JDA, you are correct. 10.7 billion smackeroos is a rounding error for Big Banks and Big Gubmint.

I guess Hank Paulson, Turbo-tax Timmy and Big BEN are going to get away with strip-mining our future. They should have their heads on stakes.


Anonymous said...

Hi I work in the industry and I think it’s important to note that SEC Chief Accountant James Kroeker testified nearly 2 months ago ( , “Based on the requests, no information has come to our attention that would lead the staff to conclude that inappropriate practices were widespread.” I think that the recent discovery that Bank of America and Citicorp both used balance sheet management, including the use of repo agreements, shows that this practice was, and is, widespread within the banking community.
The SEC must be blind if they cannot find that it is a common practice among banks. Just look at the facts, including data from the Federal Reserve Bank. In early April, the WSJ ( reported that the New York Federal Reserve reported that big banks were masking risk levels by lowering debt before public disclosure. It also highlighted banks' levels of short-term financing in the repurchase, or "repo," market.
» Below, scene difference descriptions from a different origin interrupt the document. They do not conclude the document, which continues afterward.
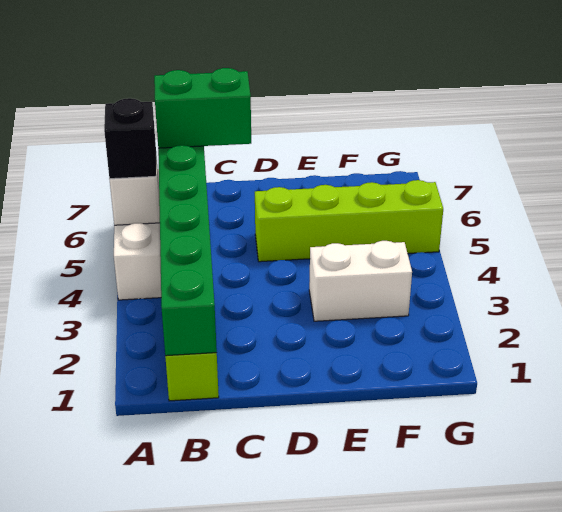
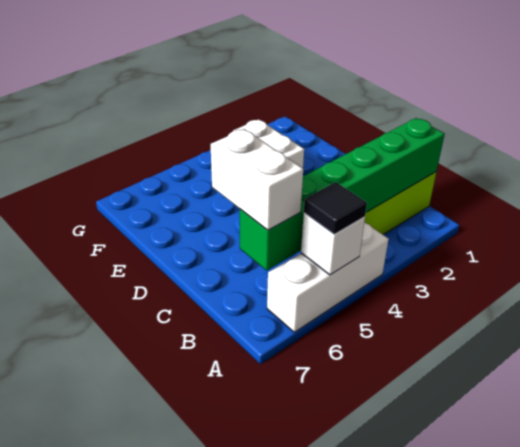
black brick A5 level 3 -> black tile A5 level 3
green brick B6:C6 level 3 -> white brick B6:C6 level 3
lime brick D5:G5 level 1 -> none

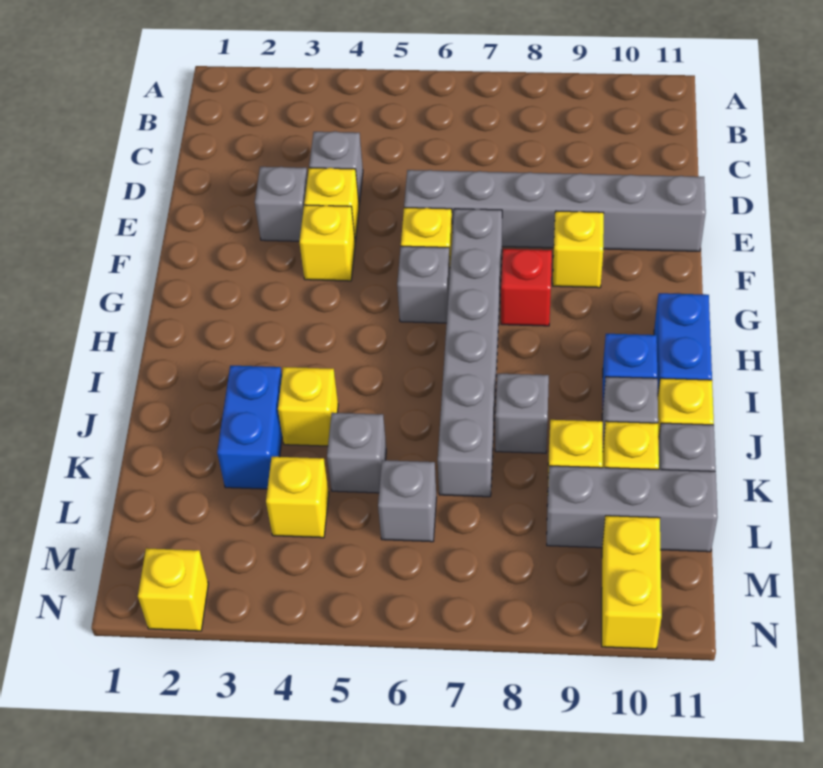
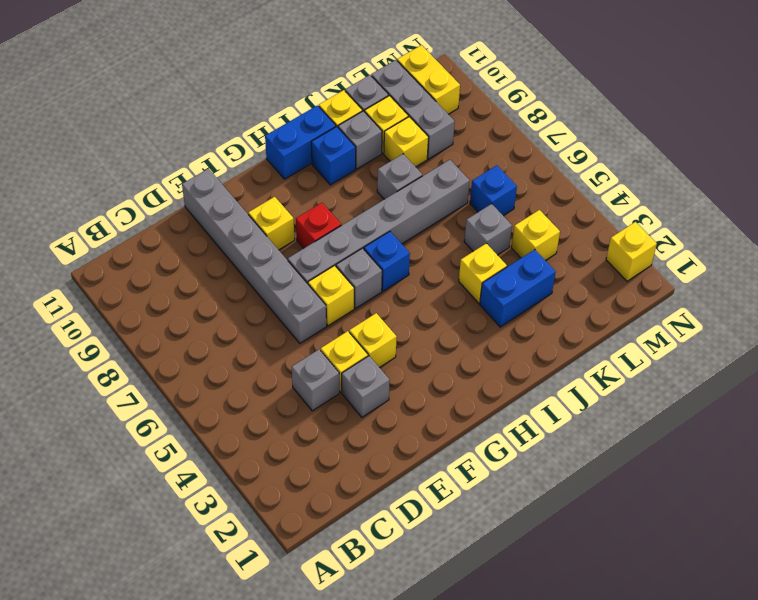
none -> blue brick H6 level 1
grey brick L6 level 1 -> blue brick L6 level 1
yellow brick M10:N10 level 1 -> yellow brick M10:M11 level 1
Thanks for the input, you are correct. Let us only hope FASB comes up with some reasonable guidance before the sky starts falling again.

This is the last promise we got to address the situation:

In written testimony released by the U.S. House Financial Services Committee on Tuesday, FASB Chairman Robert Herz said the board would "work closely" with the U.S. Securities and Exchange Commission to decide whether any changes to accounting rules are necessary after accounting practices employed by Lehman Brothers Holdings Inc (LEHMQ.PK) known as "Repo 105" and "Repo 108" have come under fire

Brought upon (I would guess) by the outrage surrounding Lehman. But the unwashed masses tend to forget just as easily as they get worked up over these things.

Unfortunately so do guys like James Kroeker.

You said "The SEC must be blind if they cannot find that it is a common practice among banks."

You work in the industry, surely you can already testify as to just how blind the SEC is.

Should Bank of America be chastised for this behavior? Is PwC in trouble? Or do we not care because "everyone is doing it"?

I'm not sure at what point our regulators wake the fuck up but I hope it is sooner rather than later. By failing to issue guidance on the matter that clearly comes out against the practice, FASB might as well come out and endorse the behavior.